C’est dans ce nouveau paysage économique et culturel que surgit la question, liée au Brexit, de la frontière entre les deux Irlande (310 points de passage sur 500 kms). Bernard Berrou est donc allé sonder les cœurs des deux côtés de la frontière. « A Belleek, écrit-il, je franchis une frontière sans barrières, sans douanes, située quelque part au milieu du pont sur la rivière Erne ». Puis son road movie (de pub en chambres d’hôtes, par les chemins buissonniers et les petits routes boueuses) le conduit à Pettigo, une ville située à moitié dans le Donegal et l’autre moitié dans le comté de Fermanagh. Son hôtesse du jour, Michelle Lavin, se confie : « Si la frontière se referme, vous savez ce qui arrivera ? Il me faudra un passeport pour aller cueillir mes haricots » (son potager est en Ulster). « Retrouver un checkpoint, c’est inimaginable, c’est juste impossible », s’exclame Clara, « une jolie blonde au sourire énorme, employée au Doherty’s » dans le village-rue de Bridgend.
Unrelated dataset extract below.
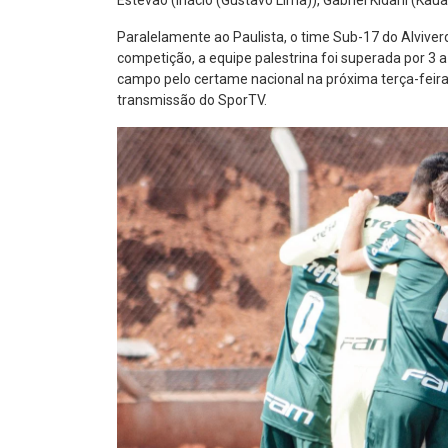
Estêvão (Inácio (Gustavo Lima)), Gabriel Kidani (Kaua
Paralelamente ao Paulista, o time Sub-17 do Alviver
competição, a equipe palestrina foi superada por 3 a 
campo pelo certame nacional na próxima terça-feira (
transmissão do SporTV.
Autre son de cloche, celui de Billy Smith, l’étrange prédicateur Orangiste que l’auteur rencontre chez lui. « L’heure est venue de nous protéger contre tous ceux qui souhaitent la disparition de l’Irlande du Nord ». L’homme affirme être celui qui « perpétue le mieux la pensée de Ian Paisley ». Mais lassé de ses « déclamations exaltées », Bernard Berrou prend congé et « laisse un grand vent balayer les miasmes proférés » par son interlocuteur. Il ajoute : « En ce point ultime, tout m’arrache au fanatisme des Orangistes, au concept de frontières, aux déchirures, aux passions tristes des colonisations et des conflits religieux ». Il nous rappelle en tout cas dans son livre que « le Brexit se joue dorénavant autour de la seule frontière terrestre dont le Royaume-Uni dispose avec l’Union européenne ». Son passage à Derry (« cité sainte de l’Ulster protestant ») lui fera mesurer l’ampleur du problème même si le message de fond est celui d’une « population qui ne souhaite plus que de vivre en paix ».
Pierre TANGUY
Frontières d’Irlande de Bernard Berrou aux éditions Le Mot et le Reste, 2022, 186 pages, 19 euros.